Since the considerations under the DOL and SEC rules largely overlap, these practices should, at very least, provide a starting point. Furthermore, since the SEC rulemaking does not differentiate between rollovers from ERISA plans and non-ERISA plans (only ERISA plans are within the DOL’s enforcement jurisdiction), these practices now need to be expanded to rollovers from governmental 403(b), 457(b) and other ERISA-exempt plans.

One word of caution: Unlike the former DOL rule, the SEC rulemaking does not specifically address whether an advisor can rely on benchmarks or similar data (e.g., as to plan expenses, types of investments, etc.) in cases where plan-specific information is not available. It’s not clear at this time whether the SEC considers this a permissible practice. 

Likewise, because the SEC rules cover rollover recommendations from defined benefit plans and non-participant directed defined contribution plans, practices may need to be updated for those types of rollover recommendations. 

For example, relevant factors for a DB plan include:

  • the additional risk of withdrawing the benefits from the plan, particularly if the benefits are insured by the Pension Benefit Guaranty Corporation;
  • whether or not the investor would benefit from the guaranteed income the plan offers; and
  • any reductions/adjustments of the plan benefit where it is withdrawn in a lump sum prior to the individual’s normal retirement age.

However, the appropriate “best interest” factors to be considered for rollover recommendations from DB plans and non-participant-directed DC plans has not been developed in the law. As a result, firms and advisors will need to thoughtfully establish criteria for the factors to be considered in developing such recommendations. 
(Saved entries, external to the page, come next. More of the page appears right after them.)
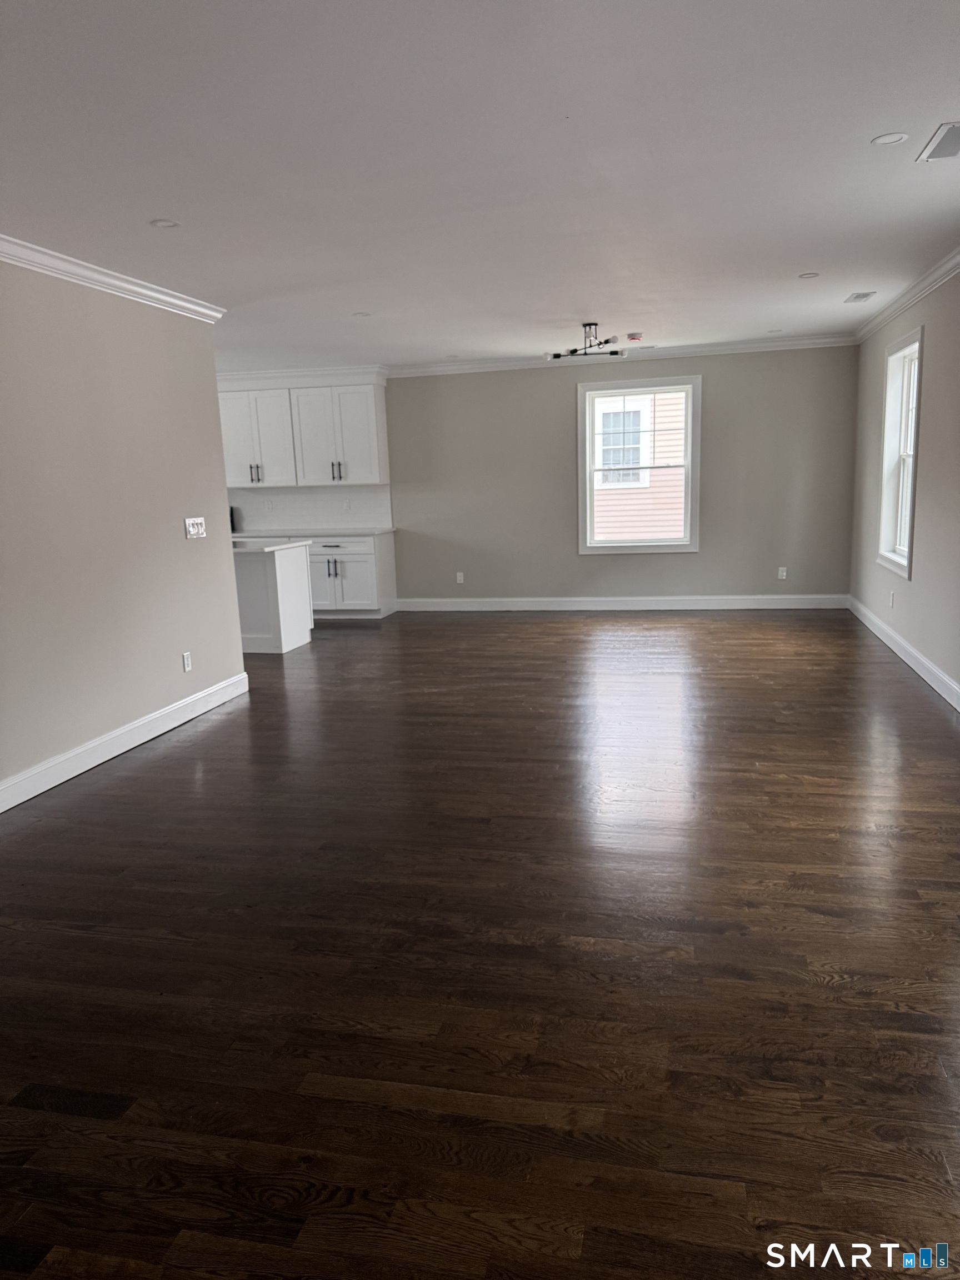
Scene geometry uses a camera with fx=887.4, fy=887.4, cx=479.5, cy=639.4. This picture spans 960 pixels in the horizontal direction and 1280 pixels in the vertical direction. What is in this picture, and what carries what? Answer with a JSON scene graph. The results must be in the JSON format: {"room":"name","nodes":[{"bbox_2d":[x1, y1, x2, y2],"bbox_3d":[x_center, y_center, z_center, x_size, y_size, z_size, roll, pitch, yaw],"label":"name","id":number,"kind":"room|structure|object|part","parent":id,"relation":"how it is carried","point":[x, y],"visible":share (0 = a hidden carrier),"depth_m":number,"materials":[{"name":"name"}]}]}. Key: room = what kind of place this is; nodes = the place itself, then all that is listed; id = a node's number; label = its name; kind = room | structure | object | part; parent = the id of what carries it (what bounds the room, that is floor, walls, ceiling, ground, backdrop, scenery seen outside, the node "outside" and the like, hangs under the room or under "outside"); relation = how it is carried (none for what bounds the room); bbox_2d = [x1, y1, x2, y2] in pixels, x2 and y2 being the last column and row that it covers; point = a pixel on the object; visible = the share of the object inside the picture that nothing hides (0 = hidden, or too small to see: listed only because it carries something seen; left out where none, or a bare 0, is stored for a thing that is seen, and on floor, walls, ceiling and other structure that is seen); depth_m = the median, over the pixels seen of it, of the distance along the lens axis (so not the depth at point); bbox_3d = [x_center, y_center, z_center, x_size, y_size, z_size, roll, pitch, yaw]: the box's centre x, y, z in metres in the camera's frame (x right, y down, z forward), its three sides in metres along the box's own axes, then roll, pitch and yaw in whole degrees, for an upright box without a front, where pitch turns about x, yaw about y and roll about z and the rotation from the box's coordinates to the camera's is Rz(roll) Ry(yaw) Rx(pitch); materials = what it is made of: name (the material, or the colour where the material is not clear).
{"room":"living room","nodes":[
{"label":"living room","id":0,"kind":"room"},
{"bbox_2d":[0,257,246,805],"bbox_3d":[-2.464,-0.311,3.012,0.132,2.588,6.406,0,11,13],"label":"left wall","id":1,"kind":"structure","parent":0,"point":[196,345],"depth_m":4.72,"materials":[{"name":"paint"}]},
{"bbox_2d":[0,235,227,322],"bbox_3d":[-2.360,-1.552,2.974,0.116,0.086,6.081,0,11,13],"label":"crown molding","id":2,"kind":"structure","parent":1,"relation":"attached to","point":[146,291],"depth_m":4.60,"materials":[{"name":"white paint"}]},
{"bbox_2d":[0,671,250,812],"bbox_3d":[-2.319,0.846,3.394,0.017,0.129,5.965,0,11,13],"label":"baseboard","id":3,"kind":"structure","parent":1,"relation":"attached to","point":[19,800],"depth_m":4.78,"materials":[{"name":"white paint"}]},
{"bbox_2d":[181,651,192,671],"bbox_3d":[-1.811,0.135,5.495,0.009,0.117,0.071,0,11,13],"label":"wall socket","id":4,"kind":"object","parent":1,"relation":"attached to","point":[185,657],"visible":0.98,"depth_m":5.49,"materials":[{"name":"white plastic"}]},
{"bbox_2d":[184,516,206,539],"bbox_3d":[-1.790,-0.710,5.604,0.019,0.127,0.219,0,11,13],"label":"light switch","id":5,"kind":"object","parent":1,"relation":"attached to","point":[191,528],"visible":0.98,"depth_m":5.60,"materials":[{"name":"white plastic"}]},
{"bbox_2d":[0,608,959,1279],"bbox_3d":[-1.741,0.604,5.069,9.150,0.103,10.585,0,11,13],"label":"floor","id":6,"kind":"structure","parent":0,"point":[164,759],"depth_m":2.58,"materials":[{"name":"brown wood"}]},
{"bbox_2d":[233,542,313,654],"bbox_3d":[-2.601,-0.383,7.997,2.128,0.887,0.835,0,11,13],"label":"kitchen island","id":7,"kind":"object","parent":6,"relation":"on","point":[286,574],"visible":0.43,"depth_m":7.59,"materials":[{"name":"white paint"}]},
{"bbox_2d":[231,538,312,553],"bbox_3d":[-2.426,-0.813,7.770,1.760,0.036,0.858,0,11,13],"label":"island countertop","id":8,"kind":"structure","parent":7,"relation":"on","point":[259,547],"depth_m":7.50,"materials":[{"name":"white stone"}]},
{"bbox_2d":[306,531,398,616],"bbox_3d":[-1.979,-0.699,9.538,1.987,0.889,0.655,0,11,13],"label":"base cabinet","id":9,"kind":"object","parent":6,"relation":"on","point":[357,574],"visible":0.61,"depth_m":9.16,"materials":[{"name":"white paint"}]},
{"bbox_2d":[229,527,395,539],"bbox_3d":[-2.082,-1.126,9.395,2.325,0.040,0.681,0,11,13],"label":"countertop","id":10,"kind":"structure","parent":9,"relation":"on","point":[373,530],"depth_m":9.09,"materials":[{"name":"white stone"}]},
{"bbox_2d":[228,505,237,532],"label":"black appliance","id":11,"kind":"object","parent":10,"relation":"on","point":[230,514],"visible":0.14,"depth_m":9.84,"materials":[{"name":"black metal"}]},
{"bbox_2d":[0,0,959,370],"bbox_3d":[-1.492,-1.993,4.446,8.627,0.114,10.470,0,11,13],"label":"ceiling","id":12,"kind":"structure","parent":0,"point":[895,109],"depth_m":3.27,"materials":[{"name":"white paint"}]},
{"bbox_2d":[149,217,180,227],"bbox_3d":[-1.397,-1.843,3.934,0.128,0.007,0.127,0,11,13],"label":"recessed light","id":13,"kind":"object","parent":12,"relation":"in","point":[164,224],"visible":0.98,"depth_m":3.93,"materials":[{"name":"white"}]},
{"bbox_2d":[352,310,371,317],"bbox_3d":[-0.832,-2.294,6.261,0.146,0.009,0.148,0,11,13],"label":"recessed light","id":14,"kind":"object","parent":12,"relation":"in","point":[362,315],"visible":0.99,"depth_m":6.25,"materials":[{"name":"white"}]},
{"bbox_2d":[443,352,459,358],"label":"recessed light","id":15,"kind":"object","parent":12,"relation":"in","point":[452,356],"visible":0.99,"depth_m":8.58,"materials":[{"name":"white"}]},
{"bbox_2d":[547,322,625,360],"bbox_3d":[0.840,-2.381,7.028,0.477,0.231,0.677,-11,14,-38],"label":"ceiling light","id":16,"kind":"object","parent":12,"relation":"attached to","point":[591,324],"visible":0.99,"depth_m":7.00,"materials":[{"name":"black metal"}]},
{"bbox_2d":[625,331,643,342],"bbox_3d":[1.328,-2.600,7.624,0.148,0.049,0.147,0,11,13],"label":"smoke detector","id":17,"kind":"object","parent":12,"relation":"attached to","point":[634,337],"visible":0.98,"depth_m":7.57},
{"bbox_2d":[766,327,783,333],"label":"recessed light","id":18,"kind":"object","parent":12,"relation":"in","point":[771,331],"visible":0.99,"depth_m":7.89,"materials":[{"name":"white"}]},
{"bbox_2d":[797,271,819,278],"bbox_3d":[2.059,-2.276,5.546,0.135,0.009,0.136,0,11,13],"label":"recessed light","id":19,"kind":"object","parent":12,"relation":"in","point":[808,275],"visible":0.99,"depth_m":5.54,"materials":[{"name":"white"}]},
{"bbox_2d":[843,291,876,302],"bbox_3d":[2.706,-2.444,6.338,0.159,0.009,0.307,0,11,13],"label":"ceiling vent","id":20,"kind":"object","parent":12,"relation":"attached to","point":[858,296],"visible":0.99,"depth_m":6.31,"materials":[{"name":"white metal"}]},
{"bbox_2d":[871,131,908,145],"bbox_3d":[1.512,-1.848,3.277,0.123,0.007,0.123,0,11,13],"label":"recessed light","id":21,"kind":"object","parent":12,"relation":"in","point":[890,138],"visible":0.98,"depth_m":3.27,"materials":[{"name":"white"}]},
{"bbox_2d":[916,120,959,161],"bbox_3d":[1.798,-1.866,3.318,0.228,0.009,0.373,0,11,13],"label":"ceiling vent","id":22,"kind":"object","parent":12,"relation":"in","point":[953,151],"visible":1,"depth_m":3.35,"materials":[{"name":"white metal"}]},
{"bbox_2d":[220,346,860,605],"bbox_3d":[-0.885,-1.602,9.580,9.340,2.563,0.163,0,11,13],"label":"back wall","id":23,"kind":"structure","parent":0,"point":[565,399],"depth_m":8.97,"materials":[{"name":"grey paint"}]},
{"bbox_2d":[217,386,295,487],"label":"upper cabinet","id":24,"kind":"object","parent":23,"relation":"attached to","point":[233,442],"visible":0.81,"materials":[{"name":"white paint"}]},
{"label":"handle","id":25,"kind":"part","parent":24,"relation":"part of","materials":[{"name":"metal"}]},
{"bbox_2d":[216,381,389,488],"bbox_3d":[-2.038,-2.210,9.484,2.139,1.130,0.384,0,11,13],"label":"upper cabinet","id":26,"kind":"object","parent":23,"relation":"attached to","point":[309,391],"visible":0.94,"depth_m":9.28,"materials":[{"name":"white paint"}]},
{"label":"pulls","id":27,"kind":"part","parent":26,"relation":"part of","materials":[{"name":"metal"}]},
{"bbox_2d":[216,363,391,388],"bbox_3d":[-2.418,-2.708,9.348,2.982,0.171,0.438,0,11,13],"label":"crown molding","id":28,"kind":"structure","parent":23,"relation":"attached to","point":[262,372],"depth_m":9.06,"materials":[{"name":"white paint"}]},
{"bbox_2d":[226,484,392,530],"bbox_3d":[-2.632,-1.469,9.919,3.467,0.483,0.009,0,11,13],"label":"backsplash","id":29,"kind":"structure","parent":23,"relation":"attached to","point":[318,512],"depth_m":9.73,"materials":[{"name":"white tile"}]},
{"bbox_2d":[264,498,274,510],"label":"wall socket","id":30,"kind":"object","parent":29,"relation":"attached to","point":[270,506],"visible":0.99,"depth_m":9.26,"materials":[{"name":"white plastic"}]},
{"bbox_2d":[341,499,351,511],"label":"wall socket","id":31,"kind":"object","parent":29,"relation":"attached to","point":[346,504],"visible":0.99,"depth_m":9.44,"materials":[{"name":"white plastic"}]},
{"bbox_2d":[455,571,464,583],"bbox_3d":[-0.215,-0.665,9.536,0.073,0.126,0.012,0,11,13],"label":"wall socket","id":32,"kind":"object","parent":23,"relation":"attached to","point":[460,574],"visible":0.99,"depth_m":9.53,"materials":[{"name":"white plastic"}]},
{"bbox_2d":[395,593,848,612],"bbox_3d":[1.377,-0.377,9.141,4.508,0.137,0.016,0,11,13],"label":"baseboard","id":33,"kind":"structure","parent":23,"relation":"attached to","point":[460,609],"depth_m":9.10,"materials":[{"name":"white paint"}]},
{"bbox_2d":[388,333,858,376],"bbox_3d":[1.332,-2.800,8.748,4.495,0.097,0.078,0,11,13],"label":"crown molding","id":34,"kind":"structure","parent":23,"relation":"attached to","point":[431,369],"depth_m":8.70,"materials":[{"name":"white paint"}]},
{"bbox_2d":[577,375,701,554],"bbox_3d":[1.604,-1.735,8.927,1.199,1.729,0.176,0,11,13],"label":"window","id":35,"kind":"structure","parent":23,"relation":"in","point":[600,385],"depth_m":8.91,"materials":[{"name":"white glass"}]},
{"bbox_2d":[776,566,787,579],"bbox_3d":[3.021,-0.666,8.864,0.071,0.125,0.011,0,11,13],"label":"wall socket","id":36,"kind":"object","parent":23,"relation":"attached to","point":[784,574],"visible":0.99,"depth_m":8.86,"materials":[{"name":"white plastic"}]},
{"bbox_2d":[847,263,959,706],"bbox_3d":[2.424,-0.572,3.383,0.162,2.586,10.412,0,11,13],"label":"right wall","id":37,"kind":"structure","parent":0,"point":[929,394],"depth_m":5.82,"materials":[{"name":"paint"}]},
{"bbox_2d":[888,590,896,607],"bbox_3d":[3.131,-0.306,6.733,0.013,0.125,0.073,0,11,13],"label":"wall socket","id":38,"kind":"object","parent":37,"relation":"attached to","point":[892,595],"visible":0.99,"depth_m":6.71,"materials":[{"name":"white plastic"}]},
{"bbox_2d":[877,324,924,579],"bbox_3d":[3.167,-1.352,6.516,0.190,1.710,1.067,0,11,13],"label":"window","id":39,"kind":"structure","parent":37,"relation":"in","point":[916,399],"depth_m":6.83,"materials":[{"name":"white"}]},
{"bbox_2d":[847,594,959,710],"bbox_3d":[2.486,0.559,3.942,0.017,0.128,9.743,0,11,13],"label":"baseboard","id":40,"kind":"structure","parent":37,"relation":"attached to","point":[911,663],"depth_m":6.17,"materials":[{"name":"white paint"}]},
{"bbox_2d":[848,248,959,343],"bbox_3d":[2.410,-1.874,3.606,0.080,0.095,9.598,0,11,13],"label":"crown molding","id":41,"kind":"structure","parent":37,"relation":"attached to","point":[958,256],"depth_m":6.04,"materials":[{"name":"white paint"}]},
{"label":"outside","id":42,"kind":"structure","parent":0,"visible":0},
{"bbox_2d":[592,390,687,540],"label":"neighboring house","id":43,"kind":"structure","parent":42,"point":[605,418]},
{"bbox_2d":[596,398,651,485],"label":"house window","id":44,"kind":"structure","parent":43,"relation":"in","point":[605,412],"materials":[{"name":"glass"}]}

Finally, the SEC does not require a “best interest” determination for rollovers that are not recommended by the advisor. It is permissible to provide individual clients with full, fair, and balanced educational materials on the considerations for rolling over, leaving their money in the plan or transferring the account to the plan of a new employer. Firms and advisors may wish to develop, or improve, existing materials to document these situations – in particular where it may be difficult for an advisor to make the “best interest” finding, including where plan information is missing or the plan isn’t participant-directed.